The project was in jeopardy because Phase 1, costing almost $4.2 million, overspent the funding available in the 2012-13 CIP budget.

Robert Mitchell, chairman of the Public Building and Site Commission, presented the revised project costs to the school board’s CIP subcommittee on Wednesday. The revisions cut the cost of Phase 1 to $2.37 million.

The project still needs to be approved by the Board of Finance. However, if approved it eliminates the possibility that Phase 1 would be delayed until the summer of 2014, leaving the school vulnerable to a boiler breakdown for an additional winter.

Members of the subcommittee and School Supt. Janet Robinson also rescheduled several other Board of Education capital projects.

Improvements for the Newtown High School auditorium, improvements for the middle school and window replacements for elementary schools will all be delayed from one to two years.

Robinson said she wished the auditorium work could go ahead as previously planned, because with seating for over 1,100, it is the only large auditorium in Newtown.

"I think it’s a shame it’s been put off for so long," she said.

The subcommittee also discussed Hawley School Phase 3, which Mitchell said could be delayed until 2015 if necessary.

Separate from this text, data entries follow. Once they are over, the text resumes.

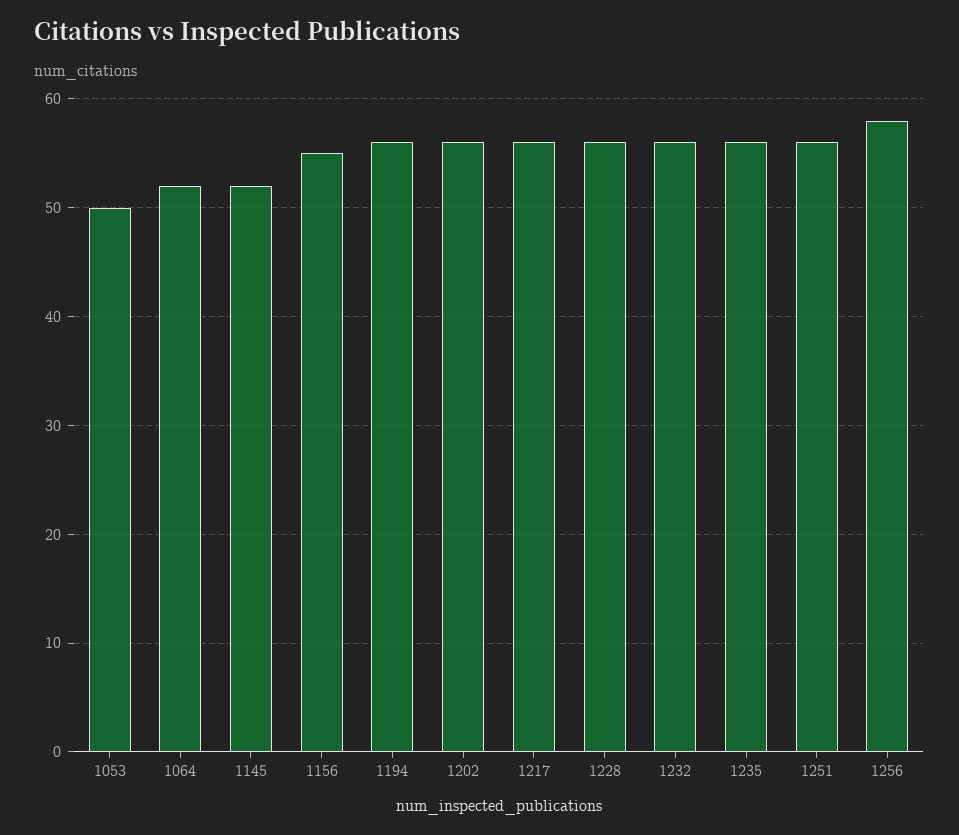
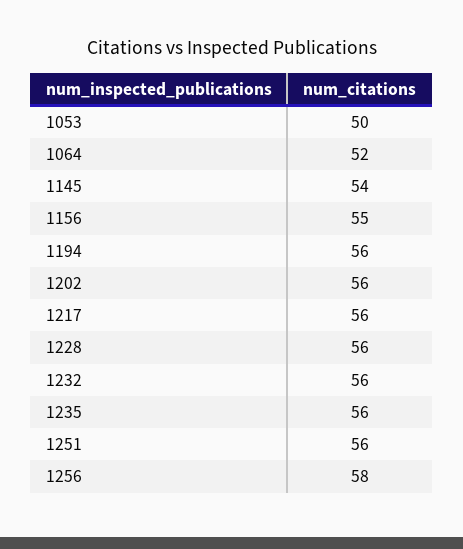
  {
    "1053": 50,
    "1064": 52,
-   "1145": 52,
+   "1145": 54,
    "1156": 55,
    "1194": 56,
    "1202": 56,
    "1217": 56,
    "1228": 56,
    "1232": 56,
    "1235": 56,
    "1251": 56,
    "1256": 58
  }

That work will install air conditioning in the oldest part of the school, built in 1921. Robinson said classrooms in that part of the school can’t open their windows in warm weather without the noise of road traffic creating an educational disruption.

That part of the building is not compliant with the handicapped accessibility requirements of the Americans with Disabilities Act (ADA), although the school is "grandfathered" for regulatory purposes. If a child with a physical impairment is assigned there, the school district can reassign him or her to another school rather than spend the $6.8 million to bring the school into ADA compliance.

But Mitchell noted if a third party, such as a parent or grandparent, complains, the school and the town might be forced to spend the money.